演習用資料:
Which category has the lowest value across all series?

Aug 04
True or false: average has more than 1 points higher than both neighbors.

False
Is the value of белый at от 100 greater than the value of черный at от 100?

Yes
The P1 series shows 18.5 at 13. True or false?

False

---

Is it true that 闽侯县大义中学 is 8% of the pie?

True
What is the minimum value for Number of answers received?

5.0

課題の説明: 資料の中から「value」という語を含む行をすべて特定し、それぞれの行を書き写してください。

解答:
Which category has the lowest value across all series?
Is the value of белый at от 100 greater than the value of черный at от 100?
What is the minimum value for Number of answers received?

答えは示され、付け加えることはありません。